(Beginning of Information)

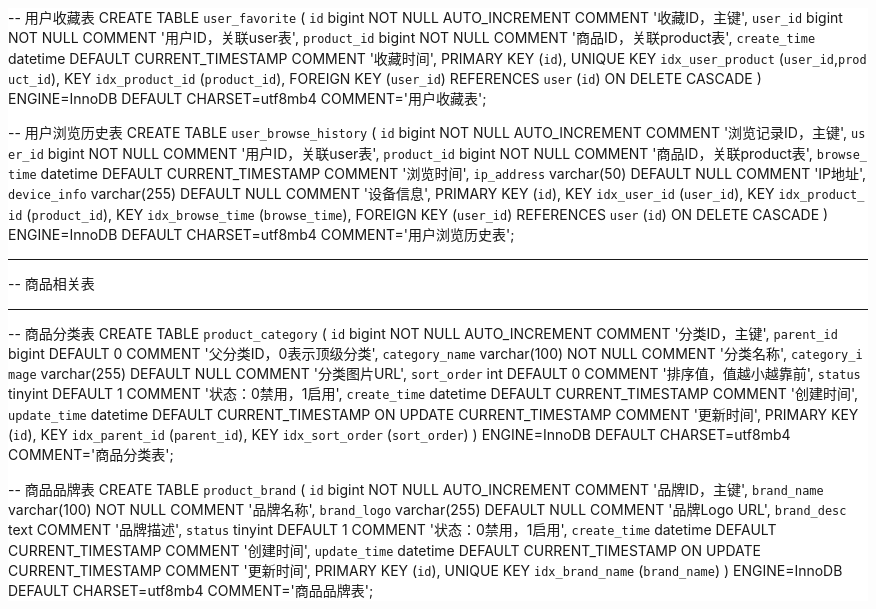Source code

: -- 用户收藏表
CREATE TABLE `user_favorite` (
  `id` bigint NOT NULL AUTO_INCREMENT COMMENT '收藏ID，主键',
  `user_id` bigint NOT NULL COMMENT '用户ID，关联user表',
  `product_id` bigint NOT NULL COMMENT '商品ID，关联product表',
  `create_time` datetime DEFAULT CURRENT_TIMESTAMP COMMENT '收藏时间',
  PRIMARY KEY (`id`),
  UNIQUE KEY `idx_user_product` (`user_id`,`product_id`),
  KEY `idx_product_id` (`product_id`),
  FOREIGN KEY (`user_id`) REFERENCES `user` (`id`) ON DELETE CASCADE
) ENGINE=InnoDB DEFAULT CHARSET=utf8mb4 COMMENT='用户收藏表';

-- 用户浏览历史表
CREATE TABLE `user_browse_history` (
  `id` bigint NOT NULL AUTO_INCREMENT COMMENT '浏览记录ID，主键',
  `user_id` bigint NOT NULL COMMENT '用户ID，关联user表',
  `product_id` bigint NOT NULL COMMENT '商品ID，关联product表',
  `browse_time` datetime DEFAULT CURRENT_TIMESTAMP COMMENT '浏览时间',
  `ip_address` varchar(50) DEFAULT NULL COMMENT 'IP地址',
  `device_info` varchar(255) DEFAULT NULL COMMENT '设备信息',
  PRIMARY KEY (`id`),
  KEY `idx_user_id` (`user_id`),
  KEY `idx_product_id` (`product_id`),
  KEY `idx_browse_time` (`browse_time`),
  FOREIGN KEY (`user_id`) REFERENCES `user` (`id`) ON DELETE CASCADE
) ENGINE=InnoDB DEFAULT CHARSET=utf8mb4 COMMENT='用户浏览历史表';

-- ----------------------------
-- 商品相关表
-- ----------------------------

-- 商品分类表
CREATE TABLE `product_category` (
  `id` bigint NOT NULL AUTO_INCREMENT COMMENT '分类ID，主键',
  `parent_id` bigint DEFAULT 0 COMMENT '父分类ID，0表示顶级分类',
  `category_name` varchar(100) NOT NULL COMMENT '分类名称',
  `category_image` varchar(255) DEFAULT NULL COMMENT '分类图片URL',
  `sort_order` int DEFAULT 0 COMMENT '排序值，值越小越靠前',
  `status` tinyint DEFAULT 1 COMMENT '状态：0禁用，1启用',
  `create_time` datetime DEFAULT CURRENT_TIMESTAMP COMMENT '创建时间',
  `update_time` datetime DEFAULT CURRENT_TIMESTAMP ON UPDATE CURRENT_TIMESTAMP COMMENT '更新时间',
  PRIMARY KEY (`id`),
  KEY `idx_parent_id` (`parent_id`),
  KEY `idx_sort_order` (`sort_order`)
) ENGINE=InnoDB DEFAULT CHARSET=utf8mb4 COMMENT='商品分类表';

-- 商品品牌表
CREATE TABLE `product_brand` (
  `id` bigint NOT NULL AUTO_INCREMENT COMMENT '品牌ID，主键',
  `brand_name` varchar(100) NOT NULL COMMENT '品牌名称',
  `brand_logo` varchar(255) DEFAULT NULL COMMENT '品牌Logo URL',
  `brand_desc` text COMMENT '品牌描述',
  `status` tinyint DEFAULT 1 COMMENT '状态：0禁用，1启用',
  `create_time` datetime DEFAULT CURRENT_TIMESTAMP COMMENT '创建时间',
  `update_time` datetime DEFAULT CURRENT_TIMESTAMP ON UPDATE CURRENT_TIMESTAMP COMMENT '更新时间',
  PRIMARY KEY (`id`),
  UNIQUE KEY `idx_brand_name` (`brand_name`)
) ENGINE=InnoDB DEFAULT CHARSET=utf8mb4 COMMENT='商品品牌表';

(End of Information)

*Instructions for the task*: Leave out the pictures and retype the rest of the entries exactly.

*Problem solution*:
Source code

: -- 用户收藏表
CREATE TABLE `user_favorite` (
  `id` bigint NOT NULL AUTO_INCREMENT COMMENT '收藏ID，主键',
  `user_id` bigint NOT NULL COMMENT '用户ID，关联user表',
  `product_id` bigint NOT NULL COMMENT '商品ID，关联product表',
  `create_time` datetime DEFAULT CURRENT_TIMESTAMP COMMENT '收藏时间',
  PRIMARY KEY (`id`),
  UNIQUE KEY `idx_user_product` (`user_id`,`product_id`),
  KEY `idx_product_id` (`product_id`),
  FOREIGN KEY (`user_id`) REFERENCES `user` (`id`) ON DELETE CASCADE
) ENGINE=InnoDB DEFAULT CHARSET=utf8mb4 COMMENT='用户收藏表';

-- 用户浏览历史表
CREATE TABLE `user_browse_history` (
  `id` bigint NOT NULL AUTO_INCREMENT COMMENT '浏览记录ID，主键',
  `user_id` bigint NOT NULL COMMENT '用户ID，关联user表',
  `product_id` bigint NOT NULL COMMENT '商品ID，关联product表',
  `browse_time` datetime DEFAULT CURRENT_TIMESTAMP COMMENT '浏览时间',
  `ip_address` varchar(50) DEFAULT NULL COMMENT 'IP地址',
  `device_info` varchar(255) DEFAULT NULL COMMENT '设备信息',
  PRIMARY KEY (`id`),
  KEY `idx_user_id` (`user_id`),
  KEY `idx_product_id` (`product_id`),
  KEY `idx_browse_time` (`browse_time`),
  FOREIGN KEY (`user_id`) REFERENCES `user` (`id`) ON DELETE CASCADE
) ENGINE=InnoDB DEFAULT CHARSET=utf8mb4 COMMENT='用户浏览历史表';

-- ----------------------------
-- 商品相关表
-- ----------------------------

-- 商品分类表
CREATE TABLE `product_category` (
  `id` bigint NOT NULL AUTO_INCREMENT COMMENT '分类ID，主键',
  `parent_id` bigint DEFAULT 0 COMMENT '父分类ID，0表示顶级分类',
  `category_name` varchar(100) NOT NULL COMMENT '分类名称',
  `category_image` varchar(255) DEFAULT NULL COMMENT '分类图片URL',
  `sort_order` int DEFAULT 0 COMMENT '排序值，值越小越靠前',
  `status` tinyint DEFAULT 1 COMMENT '状态：0禁用，1启用',
  `create_time` datetime DEFAULT CURRENT_TIMESTAMP COMMENT '创建时间',
  `update_time` datetime DEFAULT CURRENT_TIMESTAMP ON UPDATE CURRENT_TIMESTAMP COMMENT '更新时间',
  PRIMARY KEY (`id`),
  KEY `idx_parent_id` (`parent_id`),
  KEY `idx_sort_order` (`sort_order`)
) ENGINE=InnoDB DEFAULT CHARSET=utf8mb4 COMMENT='商品分类表';

-- 商品品牌表
CREATE TABLE `product_brand` (
  `id` bigint NOT NULL AUTO_INCREMENT COMMENT '品牌ID，主键',
  `brand_name` varchar(100) NOT NULL COMMENT '品牌名称',
  `brand_logo` varchar(255) DEFAULT NULL COMMENT '品牌Logo URL',
  `brand_desc` text COMMENT '品牌描述',
  `status` tinyint DEFAULT 1 COMMENT '状态：0禁用，1启用',
  `create_time` datetime DEFAULT CURRENT_TIMESTAMP COMMENT '创建时间',
  `update_time` datetime DEFAULT CURRENT_TIMESTAMP ON UPDATE CURRENT_TIMESTAMP COMMENT '更新时间',
  PRIMARY KEY (`id`),
  UNIQUE KEY `idx_brand_name` (`brand_name`)
) ENGINE=InnoDB DEFAULT CHARSET=utf8mb4 COMMENT='商品品牌表';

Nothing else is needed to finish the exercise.